Last data update: 2014.03.03

R: Function to do k-means cluster analysis
kmeansMR Documentation

Function to do k-means cluster analysis

Description

This is a function to do k-means clustering analysis for objects of classes maiges, maigesRaw and maigesANOVA. Use the function kmeansMde for objects of class maigesDEcluster.

Usage

kmeansM(data, group=c("C", "R")[1], distance="correlation",
        method="complete", sampleT=NULL, doHier=FALSE, sLabelID="SAMPLE",
        gLabelID="GeneName", rmGenes=NULL, rmSamples=NULL, rmBad=TRUE,
        geneGrp=NULL, path=NULL, ...)

Arguments

data

object of class maigesRaw, maiges or maigesANOVA.

group

character string giving the type of grouping: by rows 'R' or columns 'C' (default).

distance

char string giving the type of distance to use. Here we use the function Dist and the possible values are 'euclidean', 'maximum', 'manhattan', 'canberra', 'binary', 'pearson', 'correlation' (default) and 'spearman'.

method

char string specifying the linkage method for the hierarchical cluster. Possible values are 'ward', 'single', 'complete' (default), 'average', 'mcquitty', 'median' or 'centroid'

sampleT

list with 2 vectors. The first one specify the first letter of different sample types to be coloured by distinct colours, that are given in the second vector. If NULL (default) no colour is used.

doHier

logical indicating if you want to do the hierarchical branch in the opposite dimension of clustering. Defaults to FALSE.

sLabelID

character string specifying the sample label ID to be used to label the samples.

gLabelID

character string specifying the gene label ID to be used to label the genes.

rmGenes

char list specifying genes to be removed.

rmSamples

char list specifying samples to be removed.

rmBad

logical indicating to remove or not bad spots (slot BadSpots in objects of class maiges, maigesRaw or maigesANOVA).

geneGrp

numerical or character specifying the gene group to be clustered.
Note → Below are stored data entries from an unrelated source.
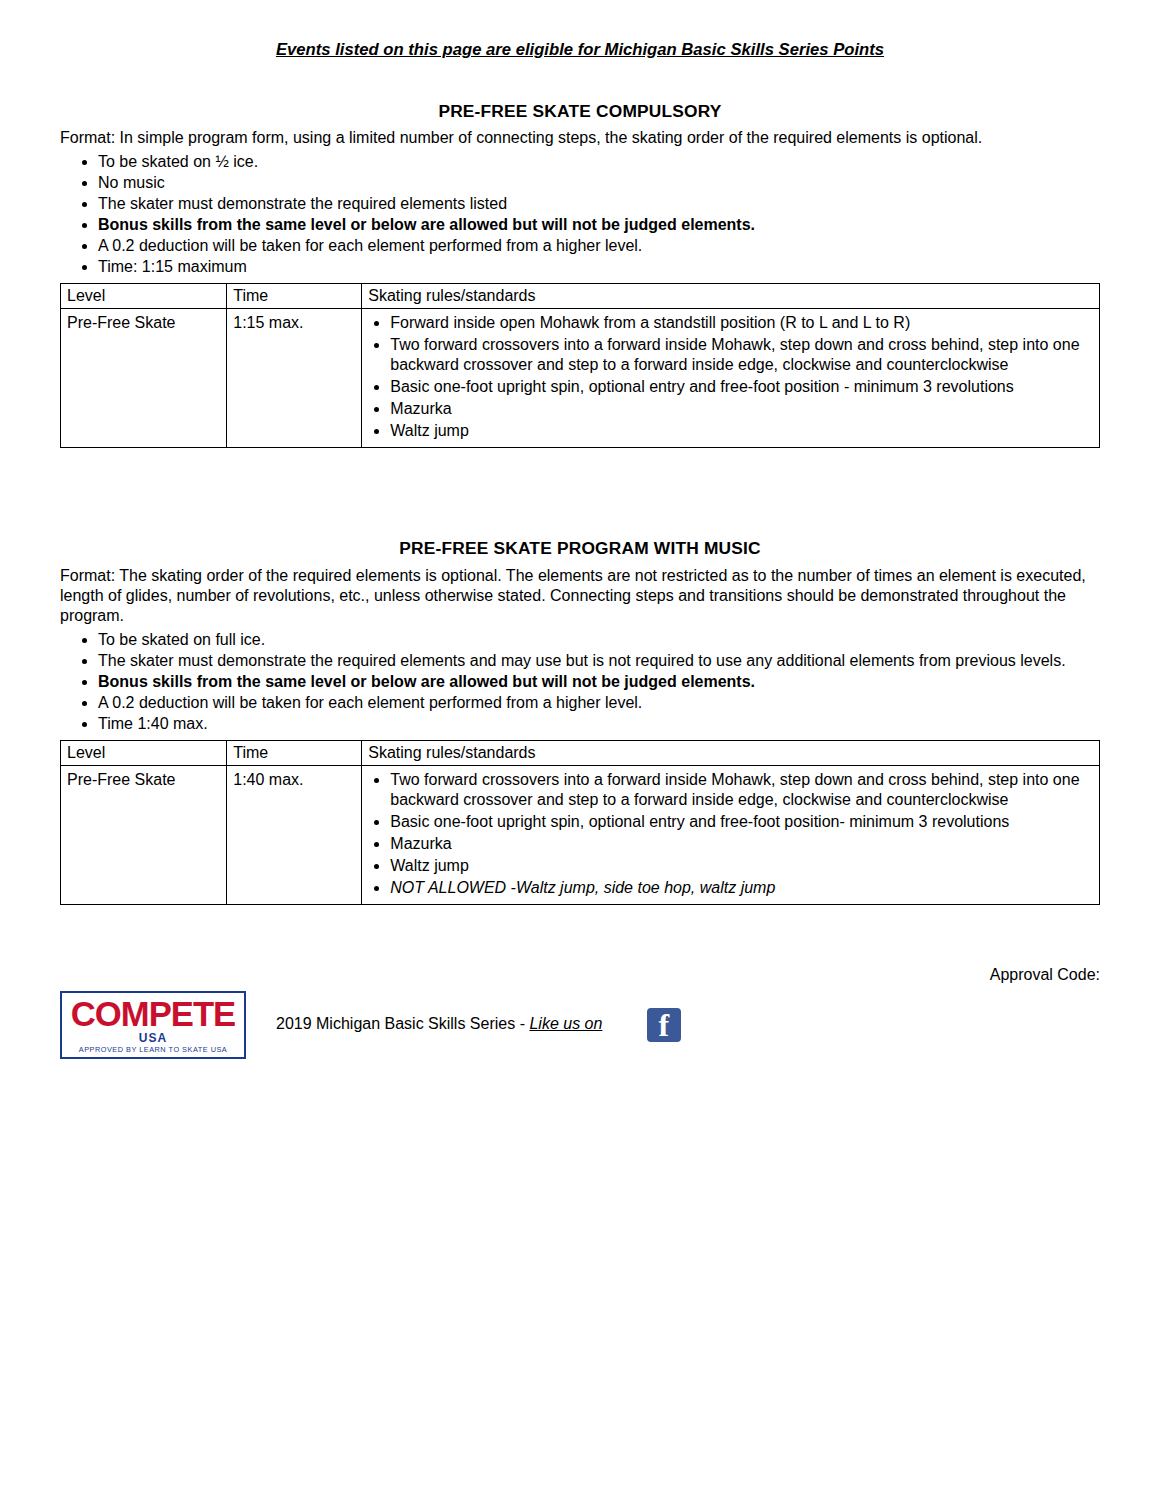Events listed on this page are eligible for Michigan Basic Skills Series Points
PRE-FREE SKATE COMPULSORY
Format: In simple program form, using a limited number of connecting steps, the skating order of the required elements is optional.
To be skated on ½ ice.
No music
The skater must demonstrate the required elements listed
Bonus skills from the same level or below are allowed but will not be judged elements.
A 0.2 deduction will be taken for each element performed from a higher level.
Time: 1:15 maximum
| Level | Time | Skating rules/standards |
| --- | --- | --- |
| Pre-Free Skate | 1:15 max. | Forward inside open Mohawk from a standstill position (R to L and L to R) Two forward crossovers into a forward inside Mohawk, step down and cross behind, step into one backward crossover and step to a forward inside edge, clockwise and counterclockwise Basic one-foot upright spin, optional entry and free-foot position - minimum 3 revolutions Mazurka Waltz jump |
PRE-FREE SKATE PROGRAM WITH MUSIC
Format: The skating order of the required elements is optional. The elements are not restricted as to the number of times an element is executed, length of glides, number of revolutions, etc., unless otherwise stated. Connecting steps and transitions should be demonstrated throughout the program.
To be skated on full ice.
The skater must demonstrate the required elements and may use but is not required to use any additional elements from previous levels.
Bonus skills from the same level or below are allowed but will not be judged elements.
A 0.2 deduction will be taken for each element performed from a higher level.
Time 1:40 max.
| Level | Time | Skating rules/standards |
| --- | --- | --- |
| Pre-Free Skate | 1:40 max. | Two forward crossovers into a forward inside Mohawk, step down and cross behind, step into one backward crossover and step to a forward inside edge, clockwise and counterclockwise Basic one-foot upright spin, optional entry and free-foot position- minimum 3 revolutions Mazurka Waltz jump NOT ALLOWED -Waltz jump, side toe hop, waltz jump |
Approval Code:
COMPETE
USA
APPROVED BY LEARN TO SKATE USA
2019 Michigan Basic Skills Series - Like us on f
This is given by the columns of the slot GeneGrps in objects of classes maiges, maigesRaw and maigesANOVA.

path

numerical or character specifying the gene network to be clustered. This is given by the items of the slot Paths in objects of classes maiges, maigesRaw and maigesANOVA.

...

additional parameters for Kmeans function.

Details

This function implements the k-means clustering method for objects of microarray data defined in this package. The method uses the function Kmeans from package amap.

Value

This function display the heatmaps and return invisibly a list resulted from the function Kmeans.

Author(s)

Gustavo H. Esteves <gesteves@vision.ime.usp.br>

See Also

Kmeans from package amap. somM and hierM for displaying SOM and hierarchical clusters, respectively.

Examples

## Loading the dataset
data(gastro)

## Doing a K-means cluster with 2 groups using all genes, for maigesRaw class
kmeansM(gastro.raw, rmGenes=c("BLANK","DAP","LYS","PHE", "Q_GENE","THR","TRP"),
        sLabelID="Sample", gLabelID="Name", centers=2)

## The same as above, but for maigesNorm class
kmeansM(gastro.norm, rmGenes=c("BLANK","DAP","LYS","PHE", "Q_GENE","THR","TRP"),
        sLabelID="Sample", gLabelID="Name", centers=2)

## Another example with 3 groups
kmeansM(gastro.norm, rmGenes=c("BLANK","DAP","LYS","PHE", "Q_GENE","THR","TRP"),
        sLabelID="Sample", gLabelID="Name", centers=3)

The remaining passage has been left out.